Judul Buku: Bumi
Penulis: Tere Liye
Penerbit: Gramedia Pustaka Utama
Harga: 55.000.
http://www.bukukita.com/?mId=227542
Tebal Buku: 438 Halaman
Tahun Terbit: 2014
Sebenarnya,
aku sudah pernah membaca sedikit potongan cerita ini beberapa waktu yang lalu.
Tepatnya ketika aku baru saja bergabung dengan page Bang Darwis Tere Liye.
Kira-kira sekitar dua atau tiga tahun yang lalu, Bang Darwis perna memposting
cerita ini di page-nya tersebut. Sayangnya, ceritanya terhenti di episode 20,
dan ternyata penulisnya menerbitkan cerita versi lengkapnya di tahun ini.
Sejak
membaca novel Bidadari-bidadari Surga, aku sudah merasa cocok dengan gaya
menulis Tere Liye. Menurutku, beliau sangat pandai meramu kata yang kemudian menjadi
kalimat-kalimat yang enak dibaca. Pun disetiap novelnya, Tere Liye selalu
berusaha menyelipkan sepotong cerita ataupun kalimat-kalimat yang begitu
menggugah serta menginspirasi. Itulah nilai lebih yang kutemukan dari
novel-novel Tere Liye yang sangat jarang kutemukan di novel lain.

- [SOAL A] Apakah tiap pernyataan berikut sesuai dengan ulasan novel Bumi di atas? Jawab ya atau tidak, lalu kutip kata-kata dari ulasan yang menentukannya. (i) Novel Bumi diterbitkan oleh Gramedia Pustaka Utama. (ii) Cerita yang diposting di page Tere Liye berhenti di episode 30. (iii) Novel Bumi setebal 438 halaman.

(Data yang Dikumpulkan)
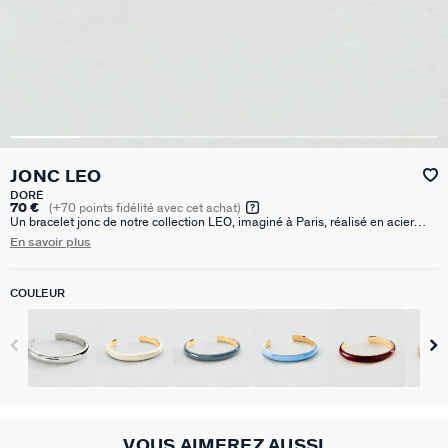
JONC LEO
DORÉ
70 €
(
+70
points fidélité avec cet achat)
Un bracelet jonc de notre collection LEO, imaginé à Paris, réalisé en acier
inoxydable.
En savoir plus
COULEUR
VOUS AIMEREZ AUSSI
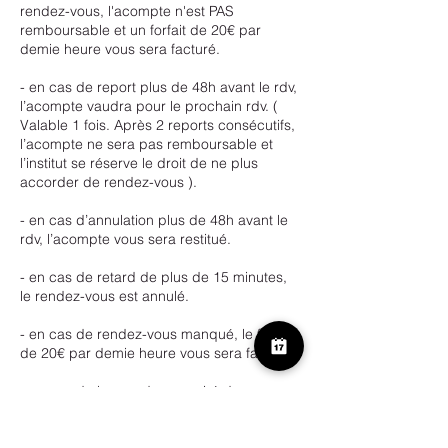
rendez-vous, l'acompte n'est PAS
remboursable et un forfait de 20€ par
demie heure vous sera facturé.
- en cas de report plus de 48h avant le rdv,
l’acompte vaudra pour le prochain rdv. (
Valable 1 fois. Après 2 reports consécutifs,
l’acompte ne sera pas remboursable et
l’institut se réserve le droit de ne plus
accorder de rendez-vous ).
- en cas d’annulation plus de 48h avant le
rdv, l’acompte vous sera restitué.
- en cas de retard de plus de 15 minutes,
le rendez-vous est annulé.
- en cas de rendez-vous manqué, le forfait
de 20€ par demie heure vous sera facturé.
- en cas de bon cadeau expiré de
maximum 30 jours, veuillez contacter
l’institut.Passé cet ultime délai, le bon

- [SOAL B] Tuliskan kembali baris-baris entri tanpa perubahan, mulai dari awal entri sampai baris yang memuat "VOUS AIMEREZ AUSSI", termasuk baris itu sendiri. Jangan sertakan gambar dalam jawaban.

- [KOTAK JAWABAN A]
(i) Ya: "Penerbit: Gramedia Pustaka Utama"
(ii) Tidak: "ceritanya terhenti di episode 20"
(iii) Ya: "Tebal Buku: 438 Halaman"

- [KOTAK JAWABAN B]
JONC LEO
DORÉ
70 €
(
+70
points fidélité avec cet achat)
Un bracelet jonc de notre collection LEO, imaginé à Paris, réalisé en acier
inoxydable.
En savoir plus
COULEUR
VOUS AIMEREZ AUSSI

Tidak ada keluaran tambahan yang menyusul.